Ici, la partie de poker se joue beaucoup sur le narratif. La propagande russe bat son plein en Afrique et au Proche et Moyen-Orient. Ce n’est pas un hasard si, fin juillet, le ministre russe des Affaires étrangères, Serguëi Lavrov, a rencontré plusieurs chefs d’Etat africains au même moment que la tournée africaine du président français Emmanuel Macron. «La Russie veut, à tout prix, préserver ses alliés commerciaux africains et arabes, soutient Sébastien Abis. Elle leur affirme qu’elle n’est pas responsable des problèmes alimentaires actuels et les attribue aux sanctions occidentales, lesquelles compliquent d’ailleurs ses propres exportations de céréales qui n’ont pas cessé. Si elle a signé l’accord du 22 juillet pour libérer les tonnes de produits agricoles bloqués en Ukraine, c’est surtout pour donner un gage de bonne volonté à ces alliés. Pour leur dire «c’est grâce à nous», alors qu’elle est indubitablement responsable de la guerre en tant qu’envahisseur.»

Comme pour l’énergie, l’Europe doit tirer les leçons des enjeux géopolitiques dans le secteur agricole si elle ne veut pas perdre la bataille économique avec la Russie. «Le problème alimentaire mondial n’est pas né le 24 février dernier, la guerre en Ukraine l’a juste aggravé, note le directeur du club Déméter. Or, depuis de nombreuses années, l’Europe a trop tendance à se dire qu’elle peut moins produire et que le reste de la planète le fera pour elle. A l’instar des masques pendant le Covid, il ne faut pas croire que les secteurs qui comptent depuis le début de l’Histoire deviendront obsolètes… L’Europe doit produire davantage et aussi innover en développant, par exemple, l’alimentation de son bétail avec des insectes et des algues, tous deux riches en protéines.»
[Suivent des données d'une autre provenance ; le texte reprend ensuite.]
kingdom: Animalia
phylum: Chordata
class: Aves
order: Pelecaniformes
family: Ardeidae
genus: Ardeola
Sinon, elle risque de rester dépendante, à tout le moins de l’agenda américain, gagnant sur les ventes de GNL, d’armements (aux Allemands) et de maïs (même si celui-ci est OGM). «L’Espagne achète déjà du maïs OGM pour nourrir ses cochons et exporter son pata negra», souligne Sébastien Abis. Et, si la Russie met la main sur les ports stratégiques ukrainiens de Kherson, Mykolaïv voire Odessa, que deviendront, après la guerre, les grains ukrainiens qui transiteront par là? Au poker comme en affaires, il faut savoir réduire la part d’incertitude. La meilleur manière d’y arriver, pour l’Europe, est sans doute de renforcer sa souveraineté alimentaire, tout en répondant aux menaces de pénuries graves dans d’autres régions du monde. Et ce, sans (trop) rogner sur la politique environnementale. La partie est loin d’être terminée.